What is needed is an exact copy of the records below, with the pictures left out.

> [Task data]:
┌──

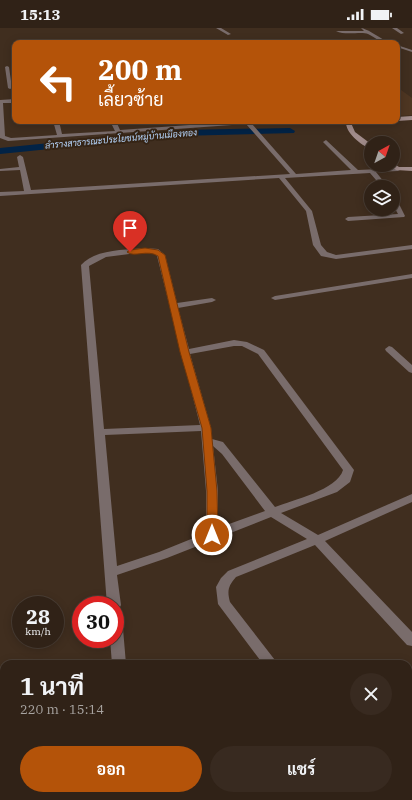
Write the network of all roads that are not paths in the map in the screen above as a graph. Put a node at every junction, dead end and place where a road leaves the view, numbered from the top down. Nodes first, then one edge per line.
1 (218, 28) edge
2 (363, 28) edge
3 (394, 28) edge
4 (338, 31) dead end
5 (368, 32) junction
6 (350, 33) junction
7 (402, 33) dead end
8 (229, 34) dead end
9 (354, 38) dead end
10 (380, 40) edge
11 (400, 47) edge
12 (412, 51) edge
13 (7, 67) dead end
14 (10, 88) edge
15 (12, 101) edge
16 (0, 102) edge
17 (412, 118) edge
18 (400, 119) edge
19 (57, 124) edge
20 (114, 124) edge
21 (174, 124) edge
22 (207, 124) edge
23 (249, 124) edge
24 (348, 124) edge
25 (176, 127) junction
26 (118, 132) junction
27 (60, 136) junction
28 (364, 141) edge
29 (326, 142) dead end
30 (20, 157) dead end
31 (23, 168) junction
32 (400, 168) edge
33 (412, 169) edge
34 (2, 170) dead end
35 (357, 172) junction
36 (364, 172) edge
37 (373, 172) edge
38 (280, 176) junction
39 (295, 176) junction
40 (379, 180) edge
41 (28, 192) junction
42 (0, 194) edge
43 (400, 212) edge
44 (402, 216) junction
45 (348, 219) dead end
46 (405, 224) dead end
47 (412, 247) edge
48 (412, 276) edge
49 (275, 298) dead end
50 (212, 300) dead end
51 (174, 306) junction
52 (389, 349) dead end
53 (185, 352) junction
54 (412, 370) edge
55 (206, 428) junction
56 (99, 432) junction
57 (208, 441) junction
58 (410, 502) edge
59 (272, 513) junction
60 (212, 535) junction
61 (317, 540) junction
62 (111, 572) junction
63 (113, 596) edge
64 (412, 642) edge
65 (118, 648) edge
66 (119, 660) edge
67 (268, 660) edge

1 - 8 street
2 - 5 street
3 - 7 street
4 - 6 street
5 - 6 street
5 - 10 street
6 - 9 street
11 - 12 street
13 - 14 street
15 - 16 street
16 - 27 street
17 - 18 street
19 - 27 street
20 - 26 street
21 - 25 street
22 - 25 street
23 - 39 street
24 - 28 street
25 - 26 street
26 - 27 street
29 - 35 street
30 - 31 street
31 - 34 street
31 - 41 street
32 - 33 street
35 - 36 street
35 - 39 street
37 - 40 street
38 - 39 street
38 - 41 street
38 - 47 street
41 - 42 street
43 - 44 street
44 - 45 street
44 - 46 street
48 - 49 street
50 - 51 street
51 - 53 street
51 - 56 street
52 - 54 street
53 - 55 street
53 - 59 street
55 - 56 street
55 - 57 street
56 - 62 street
57 - 59 street
57 - 60 street
58 - 61 street
59 - 60 street
59 - 61 street
60 - 62 street
61 - 64 street
61 - 67 street
62 - 63 street
65 - 66 street

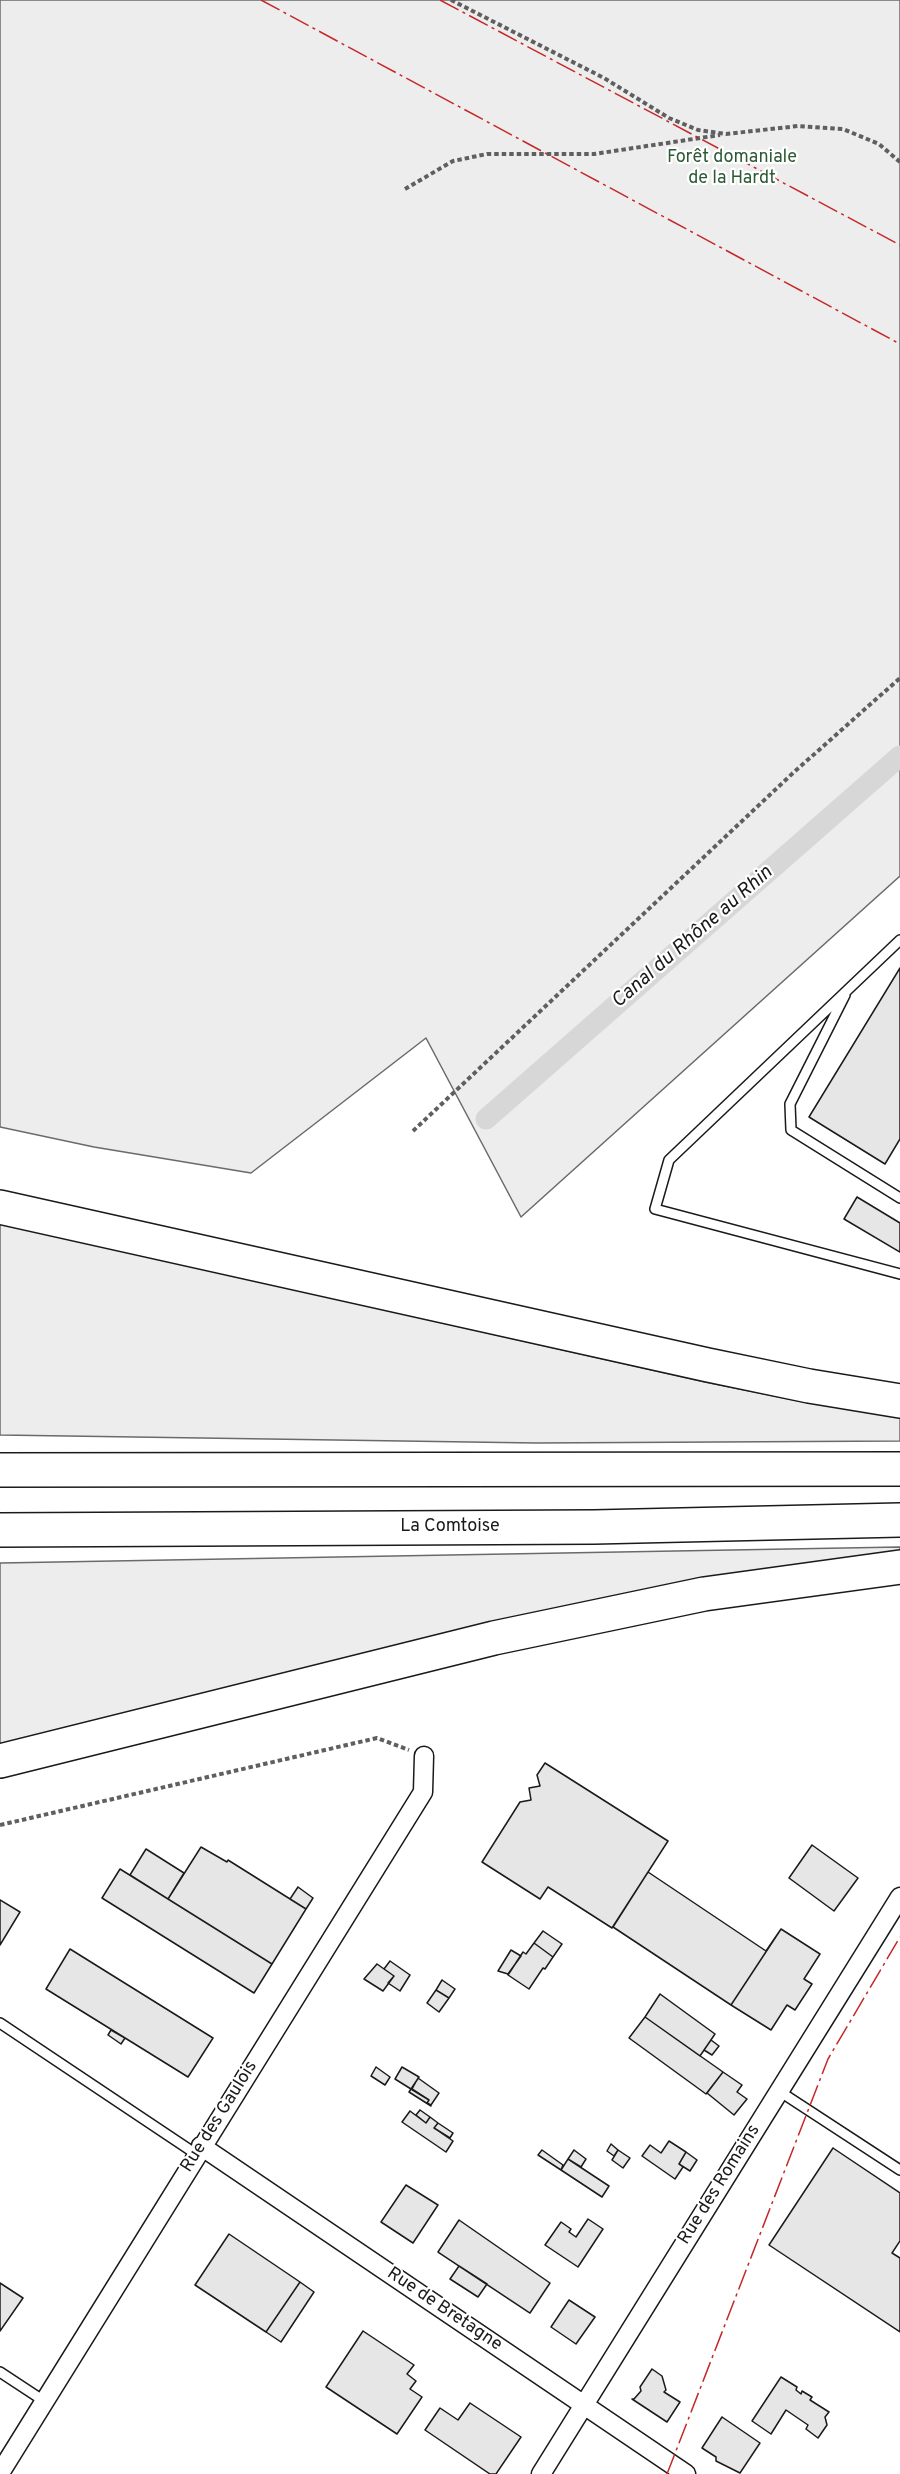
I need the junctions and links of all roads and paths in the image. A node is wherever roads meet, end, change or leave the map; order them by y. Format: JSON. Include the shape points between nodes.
{"nodes":[{"id":1,"x":451,"y":0,"type":"edge"},
{"id":2,"x":726,"y":134,"type":"junction"},
{"id":3,"x":900,"y":162,"type":"edge"},
{"id":4,"x":405,"y":189,"type":"dead end"},
{"id":5,"x":900,"y":678,"type":"edge"},
{"id":6,"x":900,"y":940,"type":"edge"},
{"id":7,"x":848,"y":989,"type":"junction"},
{"id":8,"x":413,"y":1131,"type":"dead end"},
{"id":9,"x":900,"y":1198,"type":"edge"},
{"id":10,"x":0,"y":1207,"type":"edge"},
{"id":11,"x":900,"y":1274,"type":"edge"},
{"id":12,"x":900,"y":1401,"type":"edge"},
{"id":13,"x":900,"y":1469,"type":"edge"},
{"id":14,"x":0,"y":1470,"type":"edge"},
{"id":15,"x":900,"y":1520,"type":"edge"},
{"id":16,"x":0,"y":1530,"type":"edge"},
{"id":17,"x":900,"y":1567,"type":"edge"},
{"id":18,"x":424,"y":1756,"type":"joint"},
{"id":19,"x":0,"y":1761,"type":"edge"},
{"id":20,"x":0,"y":1825,"type":"edge"},
{"id":21,"x":900,"y":1897,"type":"edge"},
{"id":22,"x":0,"y":2024,"type":"edge"},
{"id":23,"x":779,"y":2091,"type":"junction"},
{"id":24,"x":199,"y":2150,"type":"junction"},
{"id":25,"x":900,"y":2170,"type":"edge"},
{"id":26,"x":0,"y":2372,"type":"edge"},
{"id":27,"x":44,"y":2401,"type":"junction"},
{"id":28,"x":584,"y":2404,"type":"junction"},
{"id":29,"x":0,"y":2473,"type":"edge"},
{"id":30,"x":541,"y":2474,"type":"edge"},
{"id":31,"x":686,"y":2474,"type":"edge"}],
"edges":[{"from":1,"to":2,"type":"path","via":[[604,78],[669,118],[698,130]]},
{"from":2,"to":3,"type":"path","via":[[798,126],[843,129],[879,144]]},
{"from":2,"to":4,"type":"path","via":[[594,154],[487,154],[453,161]]},
{"from":5,"to":8,"type":"path"},
{"from":6,"to":7,"type":"lane"},
{"from":7,"to":9,"type":"lane","via":[[790,1104],[791,1130]]},
{"from":7,"to":11,"type":"lane","via":[[669,1160],[656,1209]]},
{"from":10,"to":12,"type":"highway","via":[[708,1365]]},
{"from":13,"to":14,"type":"highway"},
{"from":15,"to":16,"type":"highway","name":"La Comtoise","via":[[594,1527]]},
{"from":17,"to":19,"type":"highway","via":[[704,1594],[505,1636]]},
{"from":18,"to":20,"type":"path","via":[[377,1738]]},
{"from":18,"to":24,"type":"street","name":"Rue des Gaulois","via":[[423,1792]]},
{"from":21,"to":23,"type":"street","name":"Rue des Romains"},
{"from":22,"to":24,"type":"lane"},
{"from":23,"to":25,"type":"lane"},
{"from":23,"to":28,"type":"street","name":"Rue des Romains"},
{"from":24,"to":27,"type":"street","name":"Rue des Gaulois"},
{"from":24,"to":28,"type":"street","name":"Rue de Bretagne"},
{"from":26,"to":27,"type":"lane"},
{"from":27,"to":29,"type":"street","name":"Rue des Gaulois"},
{"from":28,"to":30,"type":"street","name":"Rue des Romains"},
{"from":28,"to":31,"type":"street","name":"Rue de Bretagne"}]}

└──

> [Task answer]:
Write the network of all roads that are not paths in the map in the screen above as a graph. Put a node at every junction, dead end and place where a road leaves the view, numbered from the top down. Nodes first, then one edge per line.
1 (218, 28) edge
2 (363, 28) edge
3 (394, 28) edge
4 (338, 31) dead end
5 (368, 32) junction
6 (350, 33) junction
7 (402, 33) dead end
8 (229, 34) dead end
9 (354, 38) dead end
10 (380, 40) edge
11 (400, 47) edge
12 (412, 51) edge
13 (7, 67) dead end
14 (10, 88) edge
15 (12, 101) edge
16 (0, 102) edge
17 (412, 118) edge
18 (400, 119) edge
19 (57, 124) edge
20 (114, 124) edge
21 (174, 124) edge
22 (207, 124) edge
23 (249, 124) edge
24 (348, 124) edge
25 (176, 127) junction
26 (118, 132) junction
27 (60, 136) junction
28 (364, 141) edge
29 (326, 142) dead end
30 (20, 157) dead end
31 (23, 168) junction
32 (400, 168) edge
33 (412, 169) edge
34 (2, 170) dead end
35 (357, 172) junction
36 (364, 172) edge
37 (373, 172) edge
38 (280, 176) junction
39 (295, 176) junction
40 (379, 180) edge
41 (28, 192) junction
42 (0, 194) edge
43 (400, 212) edge
44 (402, 216) junction
45 (348, 219) dead end
46 (405, 224) dead end
47 (412, 247) edge
48 (412, 276) edge
49 (275, 298) dead end
50 (212, 300) dead end
51 (174, 306) junction
52 (389, 349) dead end
53 (185, 352) junction
54 (412, 370) edge
55 (206, 428) junction
56 (99, 432) junction
57 (208, 441) junction
58 (410, 502) edge
59 (272, 513) junction
60 (212, 535) junction
61 (317, 540) junction
62 (111, 572) junction
63 (113, 596) edge
64 (412, 642) edge
65 (118, 648) edge
66 (119, 660) edge
67 (268, 660) edge

1 - 8 street
2 - 5 street
3 - 7 street
4 - 6 street
5 - 6 street
5 - 10 street
6 - 9 street
11 - 12 street
13 - 14 street
15 - 16 street
16 - 27 street
17 - 18 street
19 - 27 street
20 - 26 street
21 - 25 street
22 - 25 street
23 - 39 street
24 - 28 street
25 - 26 street
26 - 27 street
29 - 35 street
30 - 31 street
31 - 34 street
31 - 41 street
32 - 33 street
35 - 36 street
35 - 39 street
37 - 40 street
38 - 39 street
38 - 41 street
38 - 47 street
41 - 42 street
43 - 44 street
44 - 45 street
44 - 46 street
48 - 49 street
50 - 51 street
51 - 53 street
51 - 56 street
52 - 54 street
53 - 55 street
53 - 59 street
55 - 56 street
55 - 57 street
56 - 62 street
57 - 59 street
57 - 60 street
58 - 61 street
59 - 60 street
59 - 61 street
60 - 62 street
61 - 64 street
61 - 67 street
62 - 63 street
65 - 66 street

I need the junctions and links of all roads and paths in the image. A node is wherever roads meet, end, change or leave the map; order them by y. Format: JSON. Include the shape points between nodes.
{"nodes":[{"id":1,"x":451,"y":0,"type":"edge"},
{"id":2,"x":726,"y":134,"type":"junction"},
{"id":3,"x":900,"y":162,"type":"edge"},
{"id":4,"x":405,"y":189,"type":"dead end"},
{"id":5,"x":900,"y":678,"type":"edge"},
{"id":6,"x":900,"y":940,"type":"edge"},
{"id":7,"x":848,"y":989,"type":"junction"},
{"id":8,"x":413,"y":1131,"type":"dead end"},
{"id":9,"x":900,"y":1198,"type":"edge"},
{"id":10,"x":0,"y":1207,"type":"edge"},
{"id":11,"x":900,"y":1274,"type":"edge"},
{"id":12,"x":900,"y":1401,"type":"edge"},
{"id":13,"x":900,"y":1469,"type":"edge"},
{"id":14,"x":0,"y":1470,"type":"edge"},
{"id":15,"x":900,"y":1520,"type":"edge"},
{"id":16,"x":0,"y":1530,"type":"edge"},
{"id":17,"x":900,"y":1567,"type":"edge"},
{"id":18,"x":424,"y":1756,"type":"joint"},
{"id":19,"x":0,"y":1761,"type":"edge"},
{"id":20,"x":0,"y":1825,"type":"edge"},
{"id":21,"x":900,"y":1897,"type":"edge"},
{"id":22,"x":0,"y":2024,"type":"edge"},
{"id":23,"x":779,"y":2091,"type":"junction"},
{"id":24,"x":199,"y":2150,"type":"junction"},
{"id":25,"x":900,"y":2170,"type":"edge"},
{"id":26,"x":0,"y":2372,"type":"edge"},
{"id":27,"x":44,"y":2401,"type":"junction"},
{"id":28,"x":584,"y":2404,"type":"junction"},
{"id":29,"x":0,"y":2473,"type":"edge"},
{"id":30,"x":541,"y":2474,"type":"edge"},
{"id":31,"x":686,"y":2474,"type":"edge"}],
"edges":[{"from":1,"to":2,"type":"path","via":[[604,78],[669,118],[698,130]]},
{"from":2,"to":3,"type":"path","via":[[798,126],[843,129],[879,144]]},
{"from":2,"to":4,"type":"path","via":[[594,154],[487,154],[453,161]]},
{"from":5,"to":8,"type":"path"},
{"from":6,"to":7,"type":"lane"},
{"from":7,"to":9,"type":"lane","via":[[790,1104],[791,1130]]},
{"from":7,"to":11,"type":"lane","via":[[669,1160],[656,1209]]},
{"from":10,"to":12,"type":"highway","via":[[708,1365]]},
{"from":13,"to":14,"type":"highway"},
{"from":15,"to":16,"type":"highway","name":"La Comtoise","via":[[594,1527]]},
{"from":17,"to":19,"type":"highway","via":[[704,1594],[505,1636]]},
{"from":18,"to":20,"type":"path","via":[[377,1738]]},
{"from":18,"to":24,"type":"street","name":"Rue des Gaulois","via":[[423,1792]]},
{"from":21,"to":23,"type":"street","name":"Rue des Romains"},
{"from":22,"to":24,"type":"lane"},
{"from":23,"to":25,"type":"lane"},
{"from":23,"to":28,"type":"street","name":"Rue des Romains"},
{"from":24,"to":27,"type":"street","name":"Rue des Gaulois"},
{"from":24,"to":28,"type":"street","name":"Rue de Bretagne"},
{"from":26,"to":27,"type":"lane"},
{"from":27,"to":29,"type":"street","name":"Rue des Gaulois"},
{"from":28,"to":30,"type":"street","name":"Rue des Romains"},
{"from":28,"to":31,"type":"street","name":"Rue de Bretagne"}]}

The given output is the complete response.